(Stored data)
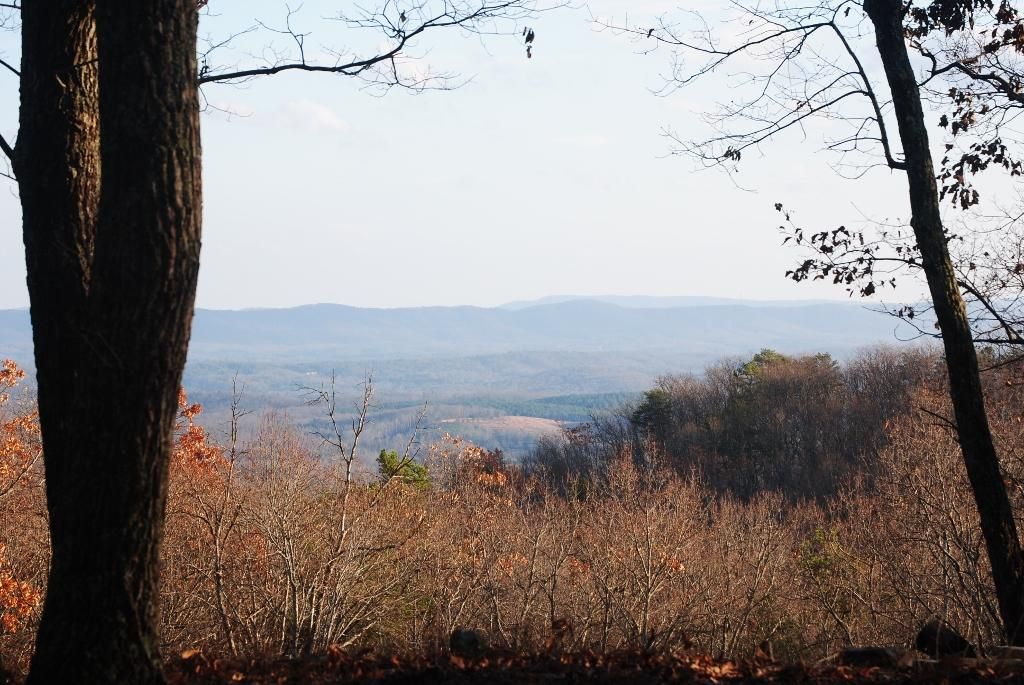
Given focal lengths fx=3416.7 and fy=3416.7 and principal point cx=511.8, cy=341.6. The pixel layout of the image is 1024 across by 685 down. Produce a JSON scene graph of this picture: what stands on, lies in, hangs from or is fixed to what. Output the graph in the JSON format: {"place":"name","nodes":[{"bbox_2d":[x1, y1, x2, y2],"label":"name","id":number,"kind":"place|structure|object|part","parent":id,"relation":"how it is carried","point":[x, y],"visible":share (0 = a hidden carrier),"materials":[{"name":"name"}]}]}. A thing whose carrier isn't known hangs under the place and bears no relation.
{"place":"outdoors","nodes":[
{"label":"outdoors","id":0,"kind":"place"},
{"bbox_2d":[204,97,254,118],"label":"cloud","id":1,"kind":"structure","parent":0,"point":[237,108],"materials":[{"name":"white"}]},
{"bbox_2d":[274,99,349,131],"label":"cloud","id":2,"kind":"structure","parent":0,"point":[325,114],"materials":[{"name":"white"}]},
{"bbox_2d":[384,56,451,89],"label":"cloud","id":3,"kind":"structure","parent":0,"point":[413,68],"materials":[{"name":"white"}]},
{"bbox_2d":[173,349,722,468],"label":"valley","id":4,"kind":"structure","parent":0,"point":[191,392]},
{"bbox_2d":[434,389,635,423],"label":"forest","id":5,"kind":"object","parent":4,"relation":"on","point":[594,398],"visible":0.34,"materials":[{"name":"green plant"}]},
{"bbox_2d":[1,296,941,362],"label":"mountain range","id":6,"kind":"structure","parent":0,"point":[11,312],"materials":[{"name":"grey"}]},
{"bbox_2d":[437,414,573,435],"label":"field","id":7,"kind":"structure","parent":0,"point":[528,418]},
{"bbox_2d":[0,0,1022,311],"label":"sky","id":8,"kind":"structure","parent":0,"point":[3,152],"materials":[{"name":"blue"}]},
{"bbox_2d":[11,641,1023,684],"label":"forest floor","id":9,"kind":"structure","parent":0,"point":[407,684],"materials":[{"name":"brown plant"}]},
{"bbox_2d":[0,359,45,641],"label":"shrub","id":10,"kind":"object","parent":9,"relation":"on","point":[11,602],"visible":0.75,"materials":[{"name":"orange plant"}]},
{"bbox_2d":[187,373,250,656],"label":"bare tree","id":11,"kind":"object","parent":9,"relation":"on","point":[219,588],"visible":0.92,"materials":[{"name":"brown plant"}]},
{"bbox_2d":[1,0,543,684],"label":"tree","id":12,"kind":"object","parent":9,"relation":"on","point":[41,416],"visible":0.98,"materials":[{"name":"plant"}]},
{"bbox_2d":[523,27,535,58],"label":"leaf","id":13,"kind":"object","parent":12,"relation":"hanging from","point":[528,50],"visible":0.91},
{"bbox_2d":[161,424,433,657],"label":"bare shrub","id":14,"kind":"object","parent":9,"relation":"on","point":[297,610],"visible":0.76,"materials":[{"name":"plant"}]},
{"bbox_2d":[299,366,426,651],"label":"bare tree","id":15,"kind":"object","parent":9,"relation":"on","point":[347,472],"visible":0.95,"materials":[{"name":"plant"}]},
{"bbox_2d":[449,628,487,656],"label":"rock","id":16,"kind":"object","parent":9,"relation":"on","point":[465,634],"visible":0.78,"materials":[{"name":"stone"}]},
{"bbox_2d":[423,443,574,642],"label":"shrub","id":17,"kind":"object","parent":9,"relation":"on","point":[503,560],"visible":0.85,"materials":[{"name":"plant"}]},
{"bbox_2d":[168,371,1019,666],"label":"shrub thicket","id":18,"kind":"object","parent":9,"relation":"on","point":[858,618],"visible":0.59,"materials":[{"name":"brown plant"}]},
{"bbox_2d":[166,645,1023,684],"label":"fallen leaves","id":19,"kind":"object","parent":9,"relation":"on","point":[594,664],"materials":[{"name":"brown plant"}]},
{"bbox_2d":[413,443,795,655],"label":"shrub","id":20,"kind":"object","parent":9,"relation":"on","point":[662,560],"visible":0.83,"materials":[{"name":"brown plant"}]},
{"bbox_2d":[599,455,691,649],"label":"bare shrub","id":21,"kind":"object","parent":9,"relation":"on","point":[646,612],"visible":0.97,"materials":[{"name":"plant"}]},
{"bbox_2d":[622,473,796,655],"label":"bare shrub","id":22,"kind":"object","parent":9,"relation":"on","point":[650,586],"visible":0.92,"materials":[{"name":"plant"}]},
{"bbox_2d":[598,0,1023,648],"label":"tree","id":23,"kind":"object","parent":9,"relation":"on","point":[998,522],"visible":0.99,"materials":[{"name":"plant"}]},
{"label":"trunk","id":24,"kind":"part","parent":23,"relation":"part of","materials":[{"name":"brown wood"}]},
{"bbox_2d":[838,645,913,668],"label":"rock","id":25,"kind":"object","parent":9,"relation":"on","point":[866,652],"visible":0.75,"materials":[{"name":"stone"}]},
{"bbox_2d":[862,377,1023,649],"label":"bare shrub","id":26,"kind":"object","parent":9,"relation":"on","point":[942,472],"visible":0.77,"materials":[{"name":"brown plant"}]},
{"bbox_2d":[915,619,973,658],"label":"rock","id":27,"kind":"object","parent":9,"relation":"on","point":[924,638],"visible":0.74,"materials":[{"name":"stone"}]},
{"bbox_2d":[989,644,1023,662],"label":"rock","id":28,"kind":"object","parent":9,"relation":"on","point":[1018,650],"visible":0.81,"materials":[{"name":"grey stone"}]},
{"bbox_2d":[553,134,608,147],"label":"cloud","id":29,"kind":"structure","parent":0,"point":[592,142],"materials":[{"name":"white"}]},
{"bbox_2d":[501,345,973,505],"label":"wooded hill","id":30,"kind":"structure","parent":0,"point":[788,416],"materials":[{"name":"brown plant"}]},
{"bbox_2d":[630,388,675,436],"label":"evergreen tree","id":31,"kind":"object","parent":30,"relation":"on","point":[650,396],"visible":0.38,"materials":[{"name":"green plant"}]},
{"bbox_2d":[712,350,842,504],"label":"trees","id":32,"kind":"object","parent":30,"relation":"on","point":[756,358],"visible":0.62,"materials":[{"name":"plant"}]},
{"label":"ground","id":33,"kind":"structure","parent":0},
{"bbox_2d":[172,387,226,479],"label":"leaves","id":34,"kind":"object","parent":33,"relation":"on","point":[197,408],"visible":0.25,"materials":[{"name":"orange plant"}]},
{"bbox_2d":[375,448,431,491],"label":"green tree","id":35,"kind":"object","parent":33,"relation":"on","point":[391,456],"visible":0.37,"materials":[{"name":"green plant"}]},
{"bbox_2d":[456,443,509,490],"label":"shrub","id":36,"kind":"object","parent":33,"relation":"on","point":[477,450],"visible":0.36,"materials":[{"name":"plant"}]},
{"bbox_2d":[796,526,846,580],"label":"green shrub","id":37,"kind":"object","parent":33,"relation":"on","point":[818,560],"visible":0.44,"materials":[{"name":"green plant"}]}
]}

_To do_. Apart from the pictures, every line above must be printed exactly.

_Worked solution_.
Given focal lengths fx=3416.7 and fy=3416.7 and principal point cx=511.8, cy=341.6. The pixel layout of the image is 1024 across by 685 down. Produce a JSON scene graph of this picture: what stands on, lies in, hangs from or is fixed to what. Output the graph in the JSON format: {"place":"name","nodes":[{"bbox_2d":[x1, y1, x2, y2],"label":"name","id":number,"kind":"place|structure|object|part","parent":id,"relation":"how it is carried","point":[x, y],"visible":share (0 = a hidden carrier),"materials":[{"name":"name"}]}]}. A thing whose carrier isn't known hangs under the place and bears no relation.
{"place":"outdoors","nodes":[
{"label":"outdoors","id":0,"kind":"place"},
{"bbox_2d":[204,97,254,118],"label":"cloud","id":1,"kind":"structure","parent":0,"point":[237,108],"materials":[{"name":"white"}]},
{"bbox_2d":[274,99,349,131],"label":"cloud","id":2,"kind":"structure","parent":0,"point":[325,114],"materials":[{"name":"white"}]},
{"bbox_2d":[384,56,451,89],"label":"cloud","id":3,"kind":"structure","parent":0,"point":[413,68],"materials":[{"name":"white"}]},
{"bbox_2d":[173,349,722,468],"label":"valley","id":4,"kind":"structure","parent":0,"point":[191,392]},
{"bbox_2d":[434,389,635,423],"label":"forest","id":5,"kind":"object","parent":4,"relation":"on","point":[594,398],"visible":0.34,"materials":[{"name":"green plant"}]},
{"bbox_2d":[1,296,941,362],"label":"mountain range","id":6,"kind":"structure","parent":0,"point":[11,312],"materials":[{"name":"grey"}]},
{"bbox_2d":[437,414,573,435],"label":"field","id":7,"kind":"structure","parent":0,"point":[528,418]},
{"bbox_2d":[0,0,1022,311],"label":"sky","id":8,"kind":"structure","parent":0,"point":[3,152],"materials":[{"name":"blue"}]},
{"bbox_2d":[11,641,1023,684],"label":"forest floor","id":9,"kind":"structure","parent":0,"point":[407,684],"materials":[{"name":"brown plant"}]},
{"bbox_2d":[0,359,45,641],"label":"shrub","id":10,"kind":"object","parent":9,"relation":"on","point":[11,602],"visible":0.75,"materials":[{"name":"orange plant"}]},
{"bbox_2d":[187,373,250,656],"label":"bare tree","id":11,"kind":"object","parent":9,"relation":"on","point":[219,588],"visible":0.92,"materials":[{"name":"brown plant"}]},
{"bbox_2d":[1,0,543,684],"label":"tree","id":12,"kind":"object","parent":9,"relation":"on","point":[41,416],"visible":0.98,"materials":[{"name":"plant"}]},
{"bbox_2d":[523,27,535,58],"label":"leaf","id":13,"kind":"object","parent":12,"relation":"hanging from","point":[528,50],"visible":0.91},
{"bbox_2d":[161,424,433,657],"label":"bare shrub","id":14,"kind":"object","parent":9,"relation":"on","point":[297,610],"visible":0.76,"materials":[{"name":"plant"}]},
{"bbox_2d":[299,366,426,651],"label":"bare tree","id":15,"kind":"object","parent":9,"relation":"on","point":[347,472],"visible":0.95,"materials":[{"name":"plant"}]},
{"bbox_2d":[449,628,487,656],"label":"rock","id":16,"kind":"object","parent":9,"relation":"on","point":[465,634],"visible":0.78,"materials":[{"name":"stone"}]},
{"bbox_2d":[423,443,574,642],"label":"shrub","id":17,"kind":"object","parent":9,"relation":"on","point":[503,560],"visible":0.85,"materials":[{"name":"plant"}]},
{"bbox_2d":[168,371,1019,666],"label":"shrub thicket","id":18,"kind":"object","parent":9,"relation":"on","point":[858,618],"visible":0.59,"materials":[{"name":"brown plant"}]},
{"bbox_2d":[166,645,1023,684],"label":"fallen leaves","id":19,"kind":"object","parent":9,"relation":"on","point":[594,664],"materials":[{"name":"brown plant"}]},
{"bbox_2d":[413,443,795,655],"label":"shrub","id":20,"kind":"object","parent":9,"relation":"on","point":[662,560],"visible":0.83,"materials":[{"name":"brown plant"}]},
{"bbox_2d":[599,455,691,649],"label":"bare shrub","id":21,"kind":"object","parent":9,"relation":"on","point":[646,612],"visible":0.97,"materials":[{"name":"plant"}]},
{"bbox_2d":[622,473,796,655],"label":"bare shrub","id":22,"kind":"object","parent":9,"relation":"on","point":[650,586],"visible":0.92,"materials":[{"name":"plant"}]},
{"bbox_2d":[598,0,1023,648],"label":"tree","id":23,"kind":"object","parent":9,"relation":"on","point":[998,522],"visible":0.99,"materials":[{"name":"plant"}]},
{"label":"trunk","id":24,"kind":"part","parent":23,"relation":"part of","materials":[{"name":"brown wood"}]},
{"bbox_2d":[838,645,913,668],"label":"rock","id":25,"kind":"object","parent":9,"relation":"on","point":[866,652],"visible":0.75,"materials":[{"name":"stone"}]},
{"bbox_2d":[862,377,1023,649],"label":"bare shrub","id":26,"kind":"object","parent":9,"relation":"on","point":[942,472],"visible":0.77,"materials":[{"name":"brown plant"}]},
{"bbox_2d":[915,619,973,658],"label":"rock","id":27,"kind":"object","parent":9,"relation":"on","point":[924,638],"visible":0.74,"materials":[{"name":"stone"}]},
{"bbox_2d":[989,644,1023,662],"label":"rock","id":28,"kind":"object","parent":9,"relation":"on","point":[1018,650],"visible":0.81,"materials":[{"name":"grey stone"}]},
{"bbox_2d":[553,134,608,147],"label":"cloud","id":29,"kind":"structure","parent":0,"point":[592,142],"materials":[{"name":"white"}]},
{"bbox_2d":[501,345,973,505],"label":"wooded hill","id":30,"kind":"structure","parent":0,"point":[788,416],"materials":[{"name":"brown plant"}]},
{"bbox_2d":[630,388,675,436],"label":"evergreen tree","id":31,"kind":"object","parent":30,"relation":"on","point":[650,396],"visible":0.38,"materials":[{"name":"green plant"}]},
{"bbox_2d":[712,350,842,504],"label":"trees","id":32,"kind":"object","parent":30,"relation":"on","point":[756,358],"visible":0.62,"materials":[{"name":"plant"}]},
{"label":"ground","id":33,"kind":"structure","parent":0},
{"bbox_2d":[172,387,226,479],"label":"leaves","id":34,"kind":"object","parent":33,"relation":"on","point":[197,408],"visible":0.25,"materials":[{"name":"orange plant"}]},
{"bbox_2d":[375,448,431,491],"label":"green tree","id":35,"kind":"object","parent":33,"relation":"on","point":[391,456],"visible":0.37,"materials":[{"name":"green plant"}]},
{"bbox_2d":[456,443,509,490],"label":"shrub","id":36,"kind":"object","parent":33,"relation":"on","point":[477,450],"visible":0.36,"materials":[{"name":"plant"}]},
{"bbox_2d":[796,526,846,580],"label":"green shrub","id":37,"kind":"object","parent":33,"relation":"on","point":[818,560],"visible":0.44,"materials":[{"name":"green plant"}]}
]}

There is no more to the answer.